Nie faces a major sticking point in pushing the commercial version of R against legacy options. For many old-school businesses, open source software is banned.
"A challenge to the adoption of R is its open source roots. A lot of enterprises shy away from open source software because of its potential for not being supported," said White.
For example, a representative from a large insurance firm looking at R told him that basically hell would freeze over before open source ever was used in that company.
Then and Now
Another obstacle that Nie faces is the different marketing strategy he faces. When he first marketed the R concept, no incumbents existed. Today he must contend with SAP and his old company, SPSS, which is now a part of IBM.

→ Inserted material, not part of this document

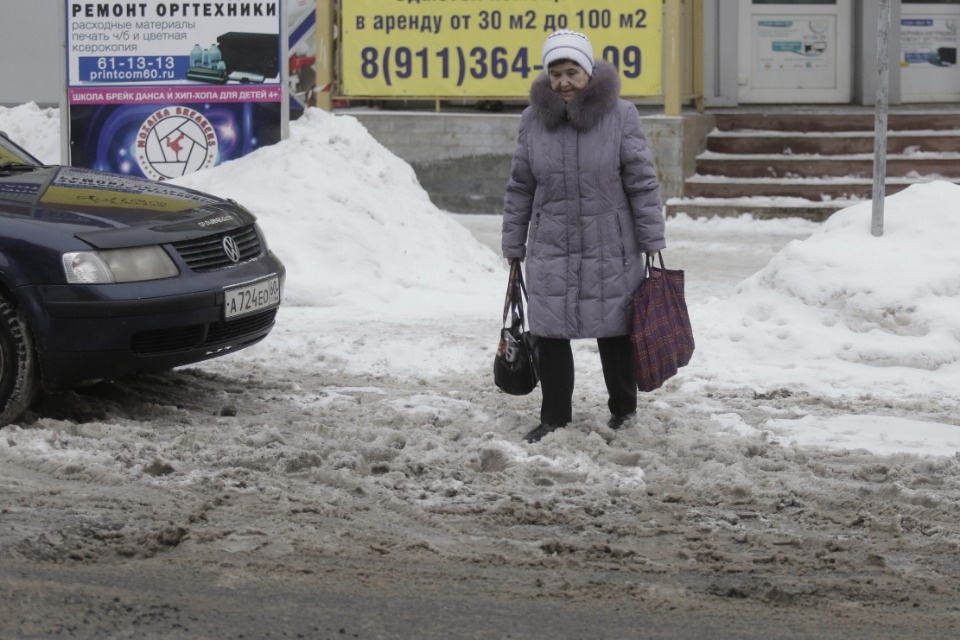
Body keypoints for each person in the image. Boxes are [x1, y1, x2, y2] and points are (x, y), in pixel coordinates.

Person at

"So part of our focus is educating the market about the Revolutionary process. Our pitch is to show the scalability and usability compared to these other solutions. All of the innovation in predictive analysis is coming from open source," he said.
Core Goals for Development
Navigating the newly renamed company through a growing predictive analytics space is much like facing a perfect storm, suggested Nie.
You have all these graduates trained in using R, plus a growing demand in business for statistical analysis, coupled with legacy solutions that are very costly.
The startup may already have a head start. To push forward, Nie is following a three-part plan.
One, he has to scale R so it can be used in enterprise applications. Two, he has to build in greater usability. Three, he needs to develop migration tools to enable people to move all their legacy products into R.